Los caminos estaban cerrados, no quedaba mucho por hacer, cuando tiré la moneda en la fuente tuve el mismo presentimiento, que poco a poco me iría descascarando, lenta, progresivamente hasta convertirme en el barco que alcanzaba a ver ahora por la ventana. Dejé la valija sin deshacer sobre la cama y me dispuse a bajar.

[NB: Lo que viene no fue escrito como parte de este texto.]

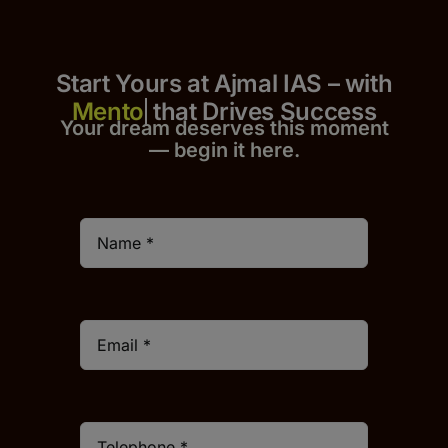
Start Yours at Ajmal IAS – with
that Drives Success
Your dream deserves this moment
— begin it h
er
e.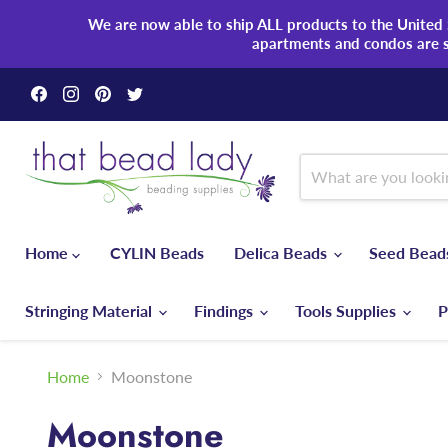
We are now able to ship ALL products to the United S
apartments and condos are 
Find
Find
Find
Find
us
us
us
us
on
on
on
on
Facebook
Instagram
Pinterest
Twitter
Home
CYLIN Beads
Delica Beads
Seed Bea
Stringing Material
Findings
Tools Supplies
P
Home
Moonstone
Moonstone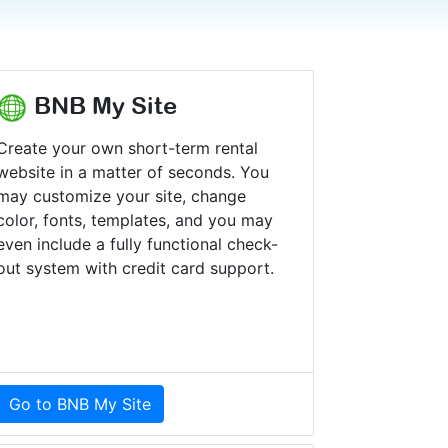
BNB My Site
Create your own short-term rental
website in a matter of seconds. You
may customize your site, change
color, fonts, templates, and you may
even include a fully functional check-
out system with credit card support.
Go to BNB My Site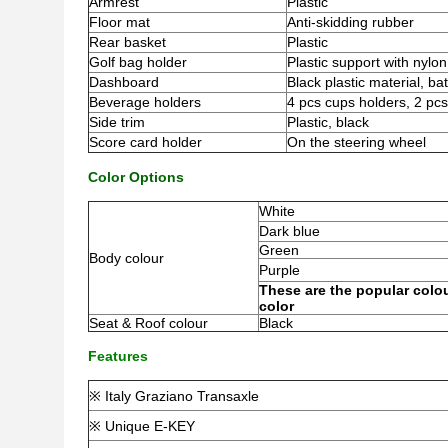
Armrest
Plastic
Floor mat
Anti-skidding rubber
Rear basket
Plastic
Golf bag holder
Plastic support with nylon
Dashboard
Black plastic material, bat
Beverage holders
4 pcs cups holders, 2 pcs
Side trim
Plastic, black
Score card holder
On the steering wheel
Color Options
White
Dark blue
Green
Body colour
Purple
These are the popular colou
color
Seat & Roof colour
Black
Features
※ Italy Graziano Transaxle
※ Unique E-KEY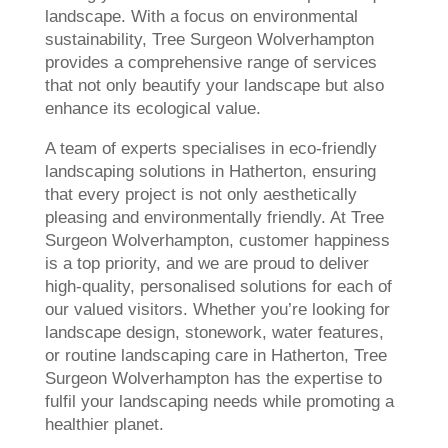
landscape. With a focus on environmental
sustainability, Tree Surgeon Wolverhampton
provides a comprehensive range of services
that not only beautify your landscape but also
enhance its ecological value.
A team of experts specialises in eco-friendly
landscaping solutions in Hatherton, ensuring
that every project is not only aesthetically
pleasing and environmentally friendly. At Tree
Surgeon Wolverhampton, customer happiness
is a top priority, and we are proud to deliver
high-quality, personalised solutions for each of
our valued visitors. Whether you’re looking for
landscape design, stonework, water features,
or routine landscaping care in Hatherton, Tree
Surgeon Wolverhampton has the expertise to
fulfil your landscaping needs while promoting a
healthier planet.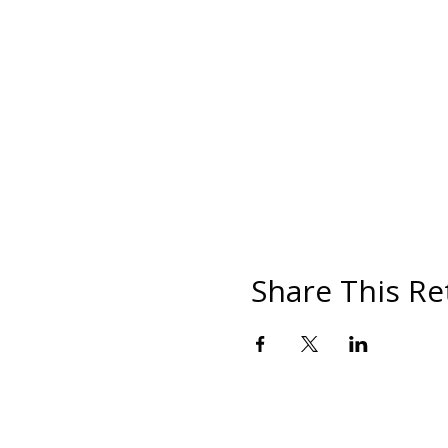
Share This Re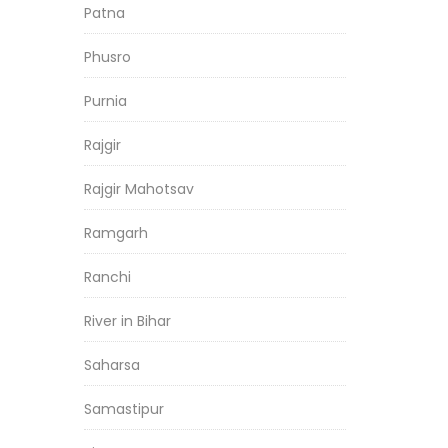
Patna
Phusro
Purnia
Rajgir
Rajgir Mahotsav
Ramgarh
Ranchi
River in Bihar
Saharsa
Samastipur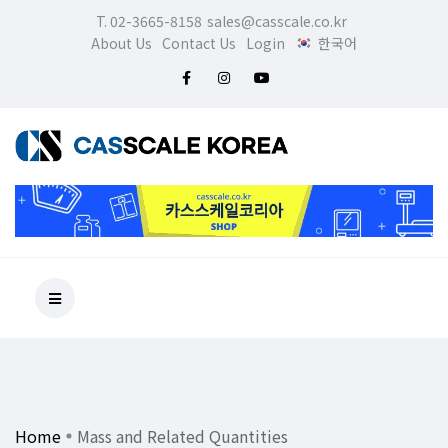
T. 02-3665-8158
sales@casscale.co.kr
About Us
Contact Us
Login
한국어
Home
Mass and Related Quantities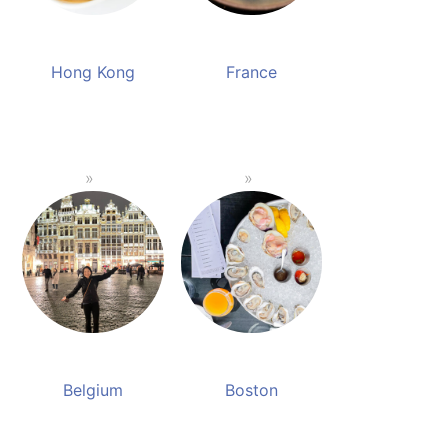
Hong Kong
France
Belgium
Boston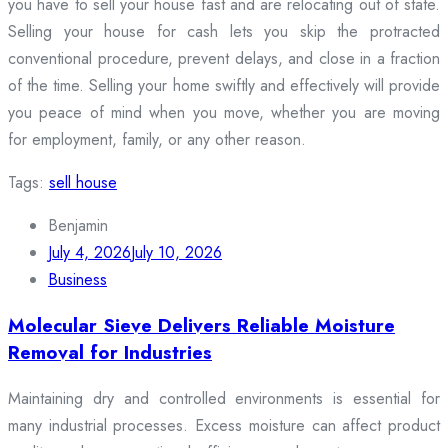
you have to sell your house fast and are relocating out of state.
Selling your house for cash lets you skip the protracted
conventional procedure, prevent delays, and close in a fraction
of the time. Selling your home swiftly and effectively will provide
you peace of mind when you move, whether you are moving
for employment, family, or any other reason.
Tags:
sell house
Benjamin
July 4, 2026
July 10, 2026
Business
Molecular Sieve Delivers Reliable Moisture
Removal for Industries
Maintaining dry and controlled environments is essential for
many industrial processes. Excess moisture can affect product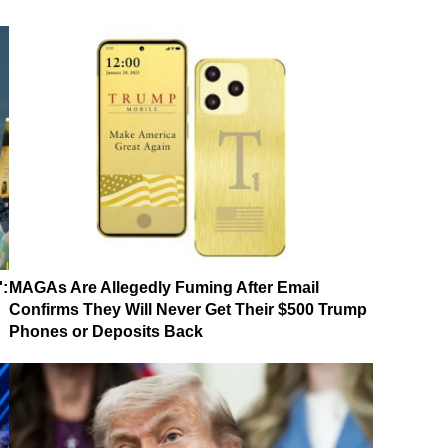
':
MAGAs Are Allegedly Fuming After Email
Confirms They Will Never Get Their $500 Trump
Phones or Deposits Back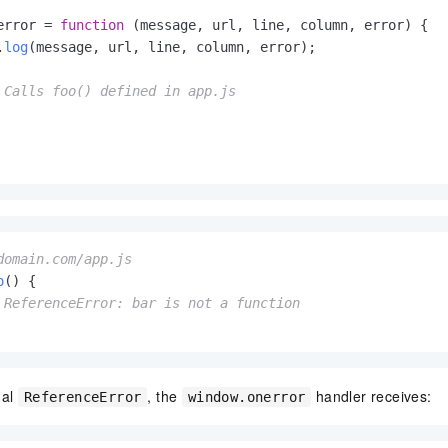
vice
error
 = 
function
 (
message, url, line, column, error
) {

.
log
(message, url, line, column, error);

 Calls foo() defined in app.js
Powerful assistance - build creative
Fine-tune a 0
websites in one step with Bolt.diy
one
 development
Simplify the development workflow
Achieve over 9
lls with AI
through natural language interaction,
large models i
with full-stack development support
just 1% of the
Add an AI assistant to your chat
Get the full
e audio-video
system in 10 minutes
instantly.
s with video
domain.com/app.js
Deliver AI-powered customer service
Multiple depl
within enterprise websites and
easily unlock
o
(
) {

communication platforms
instance
 ReferenceError: bar is not a function
ual
, the
handler receives:
ReferenceError
window.onerror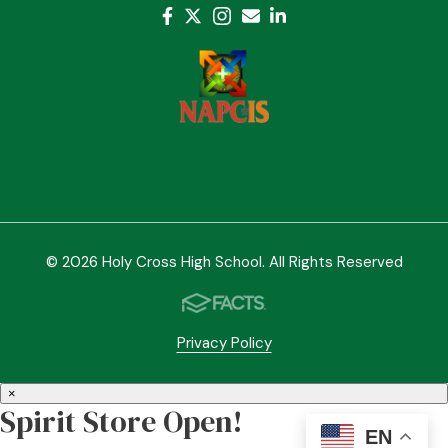
© 2026 Holy Cross High School. All Rights Reserved
Privacy Policy
×
Spirit Store Open!
EN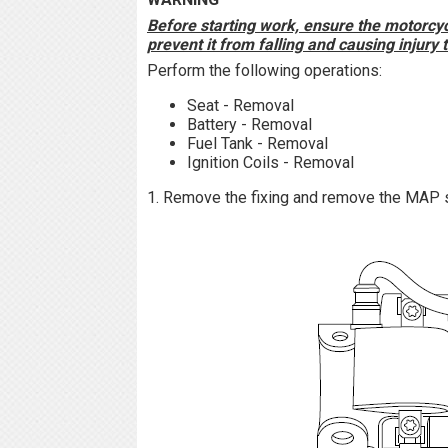
Before starting work, ensure the motorcycl
prevent it from falling and causing injury
Perform the following operations:
Seat - Removal
Battery - Removal
Fuel Tank - Removal
Ignition Coils - Removal
1. Remove the fixing and remove the MAP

En las calles había un ambiente festivo. Todos los que acababan de llegar a la isla se aglomeraban para tener la mejor vista de la caldera del volcán. Allí estaban fondeados los barcos que nos habían traído, además de las lanchas que trasladaban a los visitantes de un lado a otro, zumbando alrededor de los barcos como abejas atraídas por la miel.
Nunca antes había estado en la isla, aunque me resultaba familiar. Caminé sin rumbo, deteniéndome en uno que otro puesto callejero. Di unas cuantas vueltas antes de comprender que era muy fácil perderse en una de sus encrucijadas, con tantas callecitas y escalones arriba y abajo. Empezaba a preguntarme si realmente estaría yendo para la playa, quería ver de cerca un lanchón medio hundido que descubrí cuando desembarqué esa mañana, estaba pudriéndose en las rocas, donde debió encallar cuando intentaba alcanzar la orilla en su último día.
Las puestas de sol por estas latitudes son impresionantes, el folleto no mentía. Nada que reprochar.
Se me fue el tiempo mientras paseaba, sacando fotos a cualquier cosa que me pareciera interesante. Y así me olvidé por completo del barco hundido entre las rocas, cuando me atrapó la noche con una bruma pegajosa que teñía de gris las casas blancas.